[Information Boundary: Start]

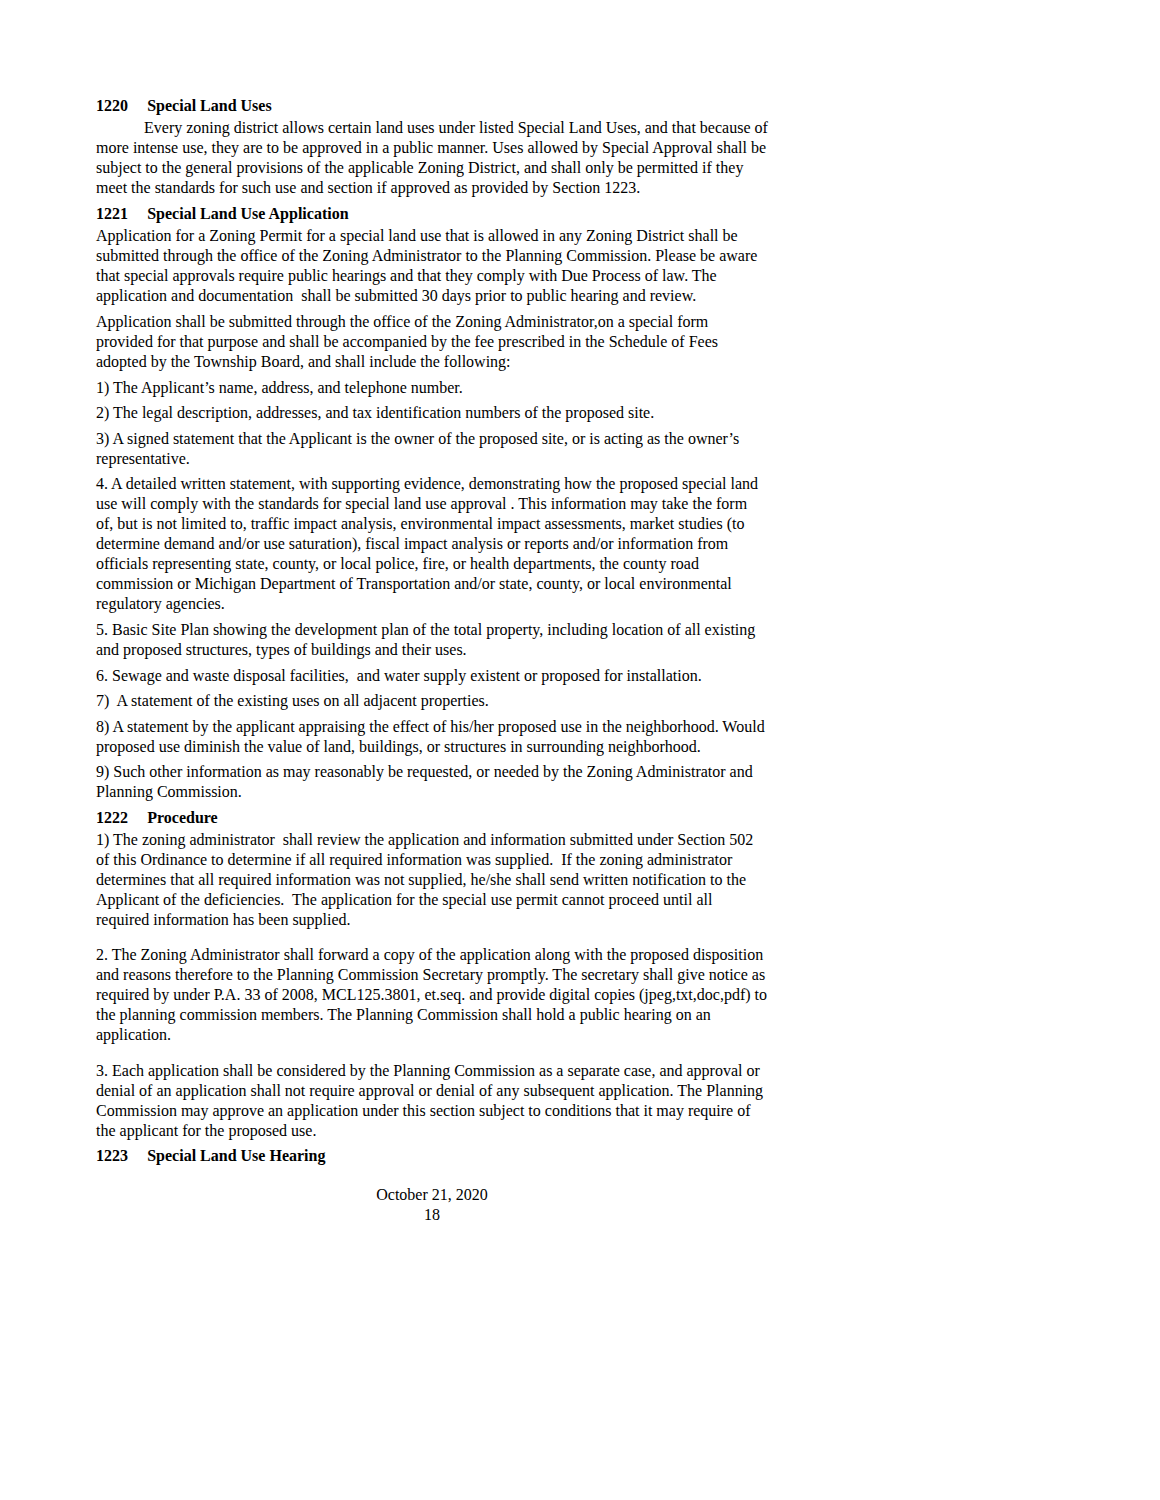1220 Special Land Uses
Every zoning district allows certain land uses under listed Special Land Uses, and that because of more intense use, they are to be approved in a public manner. Uses allowed by Special Approval shall be subject to the general provisions of the applicable Zoning District, and shall only be permitted if they meet the standards for such use and section if approved as provided by Section 1223.
1221 Special Land Use Application
Application for a Zoning Permit for a special land use that is allowed in any Zoning District shall be submitted through the office of the Zoning Administrator to the Planning Commission. Please be aware that special approvals require public hearings and that they comply with Due Process of law. The application and documentation shall be submitted 30 days prior to public hearing and review.
Application shall be submitted through the office of the Zoning Administrator,on a special form provided for that purpose and shall be accompanied by the fee prescribed in the Schedule of Fees adopted by the Township Board, and shall include the following:
1) The Applicant’s name, address, and telephone number.
2) The legal description, addresses, and tax identification numbers of the proposed site.
3) A signed statement that the Applicant is the owner of the proposed site, or is acting as the owner’s representative.
4. A detailed written statement, with supporting evidence, demonstrating how the proposed special land use will comply with the standards for special land use approval . This information may take the form of, but is not limited to, traffic impact analysis, environmental impact assessments, market studies (to determine demand and/or use saturation), fiscal impact analysis or reports and/or information from officials representing state, county, or local police, fire, or health departments, the county road commission or Michigan Department of Transportation and/or state, county, or local environmental regulatory agencies.
5. Basic Site Plan showing the development plan of the total property, including location of all existing and proposed structures, types of buildings and their uses.
6. Sewage and waste disposal facilities, and water supply existent or proposed for installation.
7) A statement of the existing uses on all adjacent properties.
8) A statement by the applicant appraising the effect of his/her proposed use in the neighborhood. Would proposed use diminish the value of land, buildings, or structures in surrounding neighborhood.
9) Such other information as may reasonably be requested, or needed by the Zoning Administrator and Planning Commission.
1222 Procedure
1) The zoning administrator shall review the application and information submitted under Section 502 of this Ordinance to determine if all required information was supplied. If the zoning administrator determines that all required information was not supplied, he/she shall send written notification to the Applicant of the deficiencies. The application for the special use permit cannot proceed until all required information has been supplied.
2. The Zoning Administrator shall forward a copy of the application along with the proposed disposition and reasons therefore to the Planning Commission Secretary promptly. The secretary shall give notice as required by under P.A. 33 of 2008, MCL125.3801, et.seq. and provide digital copies (jpeg,txt,doc,pdf) to the planning commission members. The Planning Commission shall hold a public hearing on an application.
3. Each application shall be considered by the Planning Commission as a separate case, and approval or denial of an application shall not require approval or denial of any subsequent application. The Planning Commission may approve an application under this section subject to conditions that it may require of the applicant for the proposed use.
1223 Special Land Use Hearing
October 21, 2020 18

[Information Boundary: End]

[Aim of the exercise] Within the data above, the lines from the one with "6. Sewage and" to the one with "7) A statement" must be repeated exactly; no other line belongs in the answer.

[Answer section]
6. Sewage and waste disposal facilities, and water supply existent or proposed for installation.
7) A statement of the existing uses on all adjacent properties.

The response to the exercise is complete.